Going From Data Lakes to Oceans

Aggregating into data lakes is the solution of today — but are Federated Sources the solution of tomorrow?

TL;DR

Data lakes are considered to be a popular solution for uniting insights from ALL the organization’s data sources.

An emerging alternative is the federated data sources approach, which generates the same output with a fraction of the effort and cost — without the data duplication. In this post, we’ll explore the advantages and disadvantages of both options and where it may make sense for your team.

A perfect database. What If?

Imagine the perfect database. The best aspects of all databases types, combined into one — without limitations:

Unlimited data storage and processing you get with Hadoop, the fast query execution enjoyed with Redis or DynamoDB; lightning-fast CRUD (create, read, update delete); RDBMS capabilities like Joins, Unions and aggregation; support for structured and unstructured data; querying as if you’re using a data warehouse; with permissions configurable per table, column and row.

I’m not sure that even if such a super computing database existed, all of these capabilities could logically reside in one database. Anyway, it’ll be awhile before we get there. Until then, organizations are using multiple databases with different capabilities for different use cases.

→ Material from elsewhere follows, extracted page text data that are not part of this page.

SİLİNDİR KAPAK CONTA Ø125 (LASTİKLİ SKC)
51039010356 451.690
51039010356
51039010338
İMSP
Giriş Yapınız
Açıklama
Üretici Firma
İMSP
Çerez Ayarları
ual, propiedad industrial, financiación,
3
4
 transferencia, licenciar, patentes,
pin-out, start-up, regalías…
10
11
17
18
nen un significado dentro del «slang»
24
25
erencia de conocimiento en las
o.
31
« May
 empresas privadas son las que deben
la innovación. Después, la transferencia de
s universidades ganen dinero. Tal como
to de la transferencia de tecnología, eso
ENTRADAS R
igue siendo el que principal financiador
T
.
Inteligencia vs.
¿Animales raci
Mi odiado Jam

But that comes with it’s own issues.

The problem

Two main issues arise from juggling data in multiple databases and database types. Because each database uses a different API/language, having different database types requires having experts at hand for each DB: IT/admin, DevOps, Application Developers. Backups and maintenance are different for each DB as well. More importantly is that the main resource of the organization — data — is distributed, duplicated, and cannot be aggregated for global insights in a clean, unified manner.

The data lake solution

The first solution, which has become a common buzzword over the past few years, is to build a data lake. The rationale for having a data lake is to bring all data into one place, where it can be queried using a single query engine.

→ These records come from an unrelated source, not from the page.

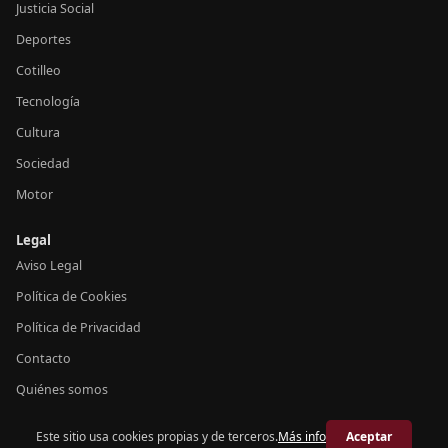
Justicia Social
Deportes
Cotilleo
Tecnología
Cultura
Sociedad
Motor
Legal
Aviso Legal
Política de Cookies
Política de Privacidad
Contacto
Quiénes somos
Este sitio usa cookies propias y de terceros.
Más info
Aceptar
© 2026 Crónica España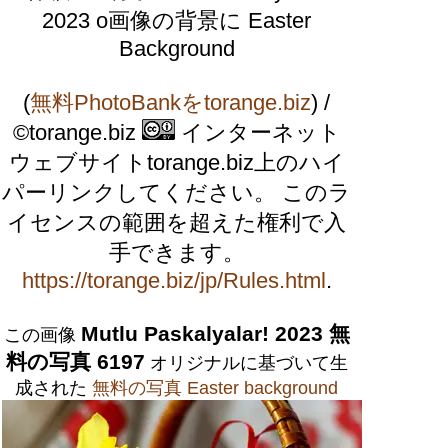
2023 o画像の背景に Easter
Background
(
無料PhotoBankをtorange.biz
) /
©torange.biz
インターネット
ウェブサイトtorange.biz上のハイ
パーリンクしてください。 このラ
イセンスの範囲を超えた権利で入
手できます。
https://torange.biz/jp/Rules.html
.
Mutlu Paskalyalar! 2023 無
この画像
料の写真 6197
オリジナルに基づいて生
成された
無料の写真 Easter background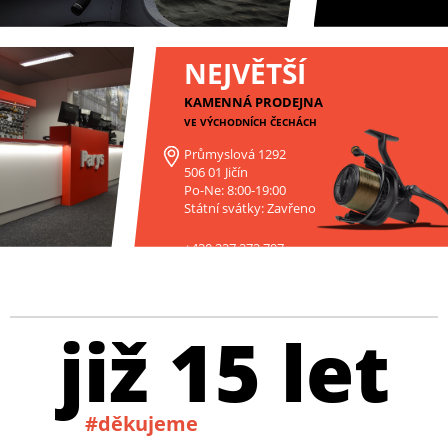
NEJVĚTŠÍ
KAMENNÁ PRODEJNA
VE VÝCHODNÍCH ČECHÁCH
Průmyslová 1292
506 01 Jičín
Po-Ne: 8:00-19:00
Státní svátky: Zavřeno
+420 227 272 797
již 15 let
#děkujeme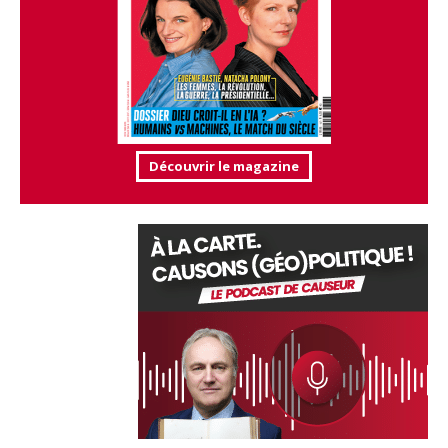
Découvrir le magazine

However, the process to get it into the lake requires many ETL (Extract, Transform and Load) processes using tools like Airflow, AWS Glue, Google Cloud Dataflow, among others. During this process, data is often duplicated and not updated as frequently as needed. Every organization has its data graveyards — huge stores of data that no one knows about or doesn’t have the courage to delete. With data lakes, the graveyard’s size will multiply.

Lastly, ETL processes can raise security and regulation concerns, they have high maintenance and costs associated with them, and current lake solutions are provider-locked, allowing you access to data for some of their own services only.

The Federation solution

Federated Sources brings a new approach to the table. Each database processes and storing its own data as they were meant to. Data is not transferred out. Instead, there is one engine that can query multiple types of databases and seamlessly merge the results.

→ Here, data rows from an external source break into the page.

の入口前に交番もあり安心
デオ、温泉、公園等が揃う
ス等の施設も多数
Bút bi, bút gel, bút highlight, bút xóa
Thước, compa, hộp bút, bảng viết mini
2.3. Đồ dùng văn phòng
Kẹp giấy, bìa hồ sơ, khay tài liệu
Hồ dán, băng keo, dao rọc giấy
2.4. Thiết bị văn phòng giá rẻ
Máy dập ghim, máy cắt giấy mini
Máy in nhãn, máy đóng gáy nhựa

What are the important features of an engine capable of querying federated sources?

This engine must have three important characteristics:

One common API or language to query the database (SQL?)
A mechanism that can unify all the data from disparate sources so it can be queried and aggregated.
The security, governance, and auditing controls one has with a data lake solution.

Two important notes about federation:

Performance isn’t the main benefit of this approach. If your output requires specific capabilities, load the data into the relevant data engine (BigQuery, DynamoDB, etc.) and use it there. But if you need to get business logic from multiple database types, federation will do the job for you.Business logic output will always be relatively small. For example, the DWH will do what it does best and respond with the aggregated output to this new engine, which will be able to join/merge/union the results with other database outputs in order to help with important business insights.

This federation engine will also have to have integrations to each database which implements each API, translate data formats so they can be merged/joined with other results, and expose one common (SQL) syntax to query all these databases.

Who is investing in federated solutions?

Google BigQuery is investing some effort in the direction of federated sources, with a caveat — Google-only services (and only three, as of now). They sometimes refer to it as federation, and sometimes “external data sources”. In their case, BigQuery acts as the federation engine and SQL is the common syntax used. You can query external resources: Cloud BigTable, Cloud Storage, and Google Drive. The data sources can be MySQL tables or file types like ORC and Parquet.

Amazon AWS also invests in the federation approach with a new project called “PartiQL”. It enables unified query access across multiple data stores and data formats by separating the syntax and semantics of a query from the underlying format of the data or the data store that is being accessed — and it is open source.

Wrapping up

While federated querying has its obvious advantages over data lakes, the solutions out there today aren’t complete.

Once we can use SQL syntax to query any data source while being able to Join, Union, and aggregate the outputs in a single command line, then we’ll have a complete solution.

It’ll look something like this:

select * from
bigqueryTable as bqt join
dynamoTable as dt join
facebookApi as fbt join
logfiles as lt
where ….
group by …

At superQuery, we believe that this “complete” engine is possible, and are building for it — we call it “Data Alloy”.